13 February 2010

Educational policy and gambling in Pompeii

An article in the Times Higher Education reported and commented on Mary Beard's remarks on Roman gambling being more honest than our government's current policy-making on education.


http://www.timeshighereducation.co.uk/story.asp?storycode=410349


I commented:


Mary B's right. Why? Well, the factors involved in evaluating the risks and benefits of a high general level of education and of research are just not accounted for in the models being used in relation to higher education to close departments and exclude working class youth, etc. Same goes for the models used for creating bad schools and criminalizing working-class kids and their parents (aka promoting excellence and freedom of choice). (Criminalizing because parents can be jailed if their children play truant, for instance.) 
It's an obvious case of market failure that those running the system will never admit. The best example of this kind of thing is the market failure of capitalism itself. The models used there assume that the system is basically in equilibrium and basically rational. This isn't the case.
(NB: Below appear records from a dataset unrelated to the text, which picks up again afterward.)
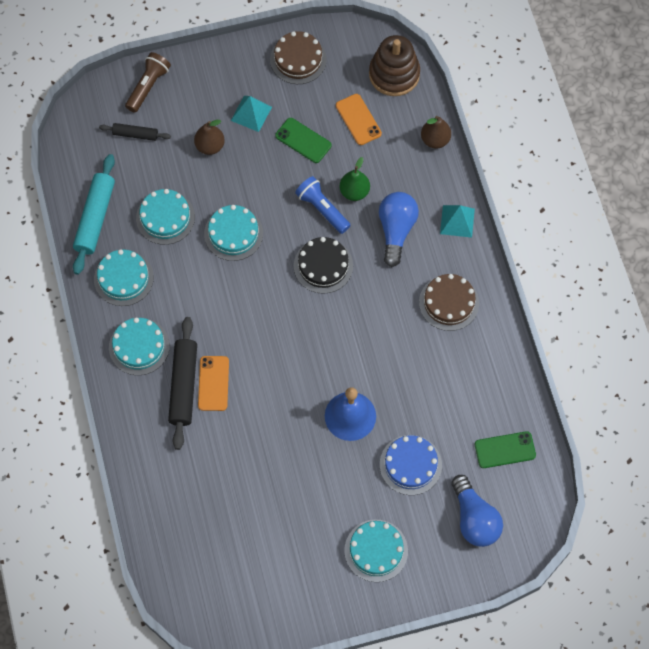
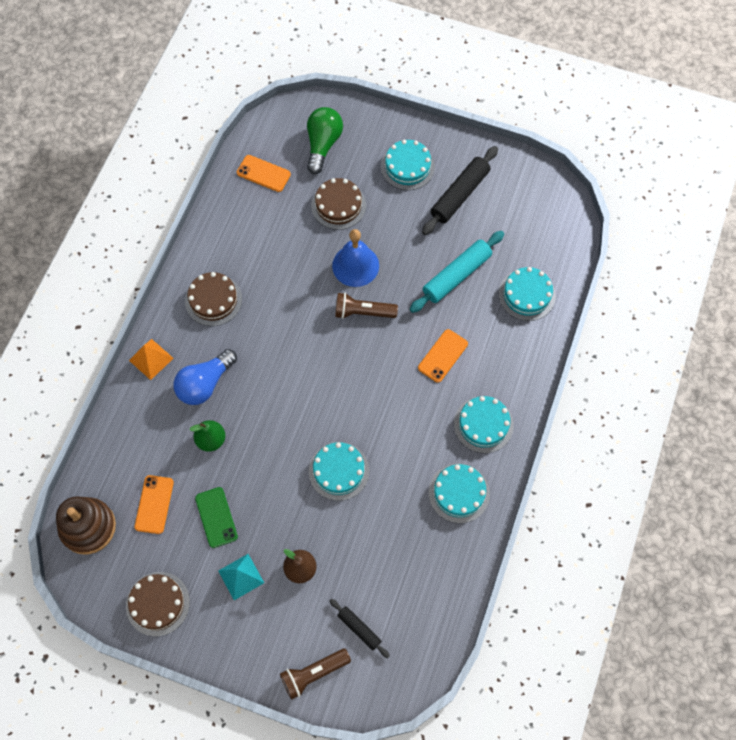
camera: 145 degrees left, 0 degrees up
(95, 218) = (449, 567): turquoise rolling pin -> turquoise rolling pin (456, 275)
(165, 217) = (386, 525): turquoise cake -> turquoise cake (527, 295)
(184, 386) = (467, 369): black rolling pin -> black rolling pin (459, 195)
(311, 376) = (363, 312): none -> brown flashlight
(322, 209) = (249, 442): blue flashlight -> none
(323, 266) = (286, 393): black cake -> none
(410, 465) = (338, 205): blue cake -> brown cake
(435, 140) = (107, 440): brown pear -> none
(457, 221) = (151, 359): turquoise pyramid -> orange pyramid
(474, 519) = (323, 144): blue light bulb -> green light bulb
(505, 450) = (263, 173): green phone -> orange phone

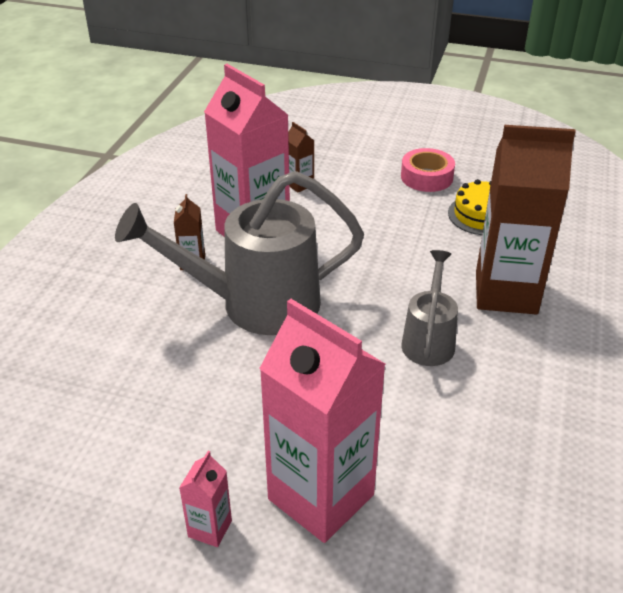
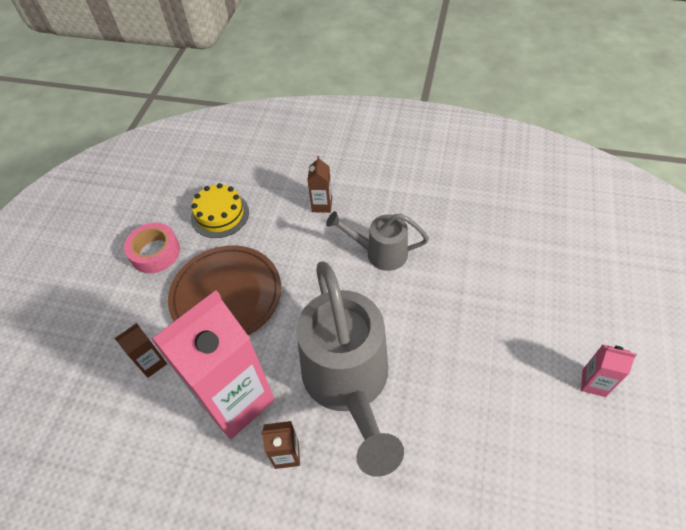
camera: 90 degrees left, 15 degrees up
(321, 497) = (544, 315): pink carton -> none
(370, 223) = (226, 295): none -> brown plate
(506, 293) = (322, 205): brown carton -> brown carton, size x0.42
The system is out of control, as its recurrent crises since the 1850s (say) demonstrate clearly enough, together with the permanent state of war within the system between the states constituting the system. 
People like Mervyn King talk of the economy returning to a "normal state" - but boom and bust are just as much normality as the ups and downs between them. So the assumptions used in the models explicitly exclude crisis, for ideological reasons. 
Education and economic systems are excluded from rational scientific investigation, whereas most insurance statistical work isn't. You can't be actuarial about developments you refuse to understand. So toss those dice! And shoot yourself when you lose the society you've staked on the outcome.